● ACTION ITEM: Take the line containing "left shoulder: (275, 244)" and every line after it to the end of the records, and copy them exactly, excluding pictures.

*** SUPPLIED MATERIAL Section Begins ***

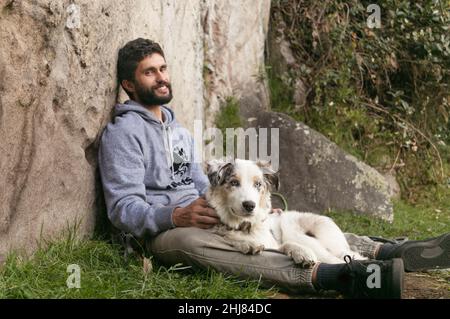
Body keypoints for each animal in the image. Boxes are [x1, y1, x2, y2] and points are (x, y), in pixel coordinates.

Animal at [204, 159, 366, 266]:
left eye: (258, 184)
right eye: (234, 183)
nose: (250, 205)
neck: (245, 226)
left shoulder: (275, 244)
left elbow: (287, 245)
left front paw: (302, 253)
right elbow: (228, 237)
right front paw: (247, 243)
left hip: (297, 234)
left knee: (337, 259)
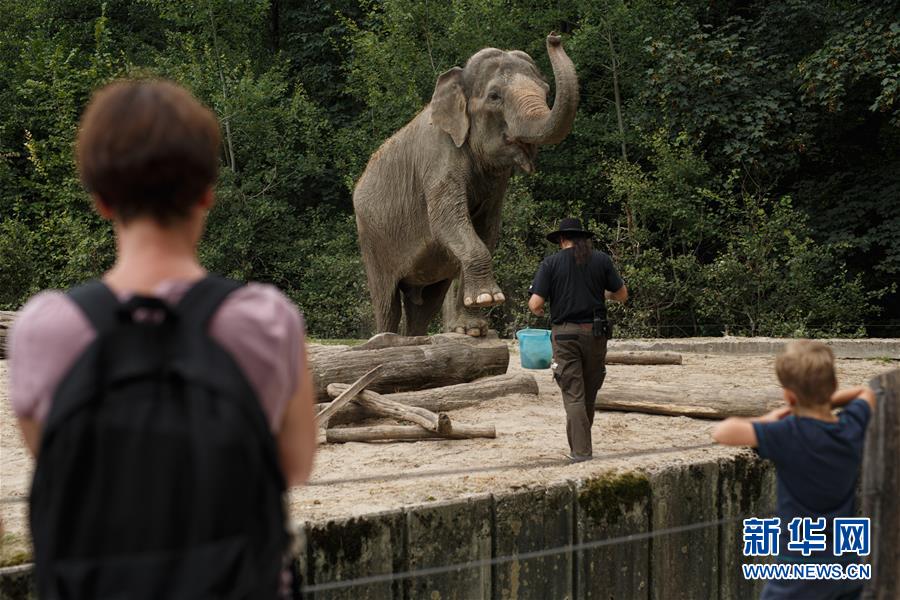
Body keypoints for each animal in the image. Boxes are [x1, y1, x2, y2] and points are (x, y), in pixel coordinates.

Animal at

*** SUPPLIED MATERIAL Section Ends ***

● RESULT FOR THIS TASK:
left shoulder: (275, 244)
left elbow: (287, 245)
left front paw: (302, 253)
right elbow: (228, 237)
right front paw: (247, 243)
left hip: (297, 234)
left knee: (337, 259)
Body keypoints for each animal in the image. Boxes are [x1, y1, x2, y2] and points are (x, y), in pixel coordinates.

Animal at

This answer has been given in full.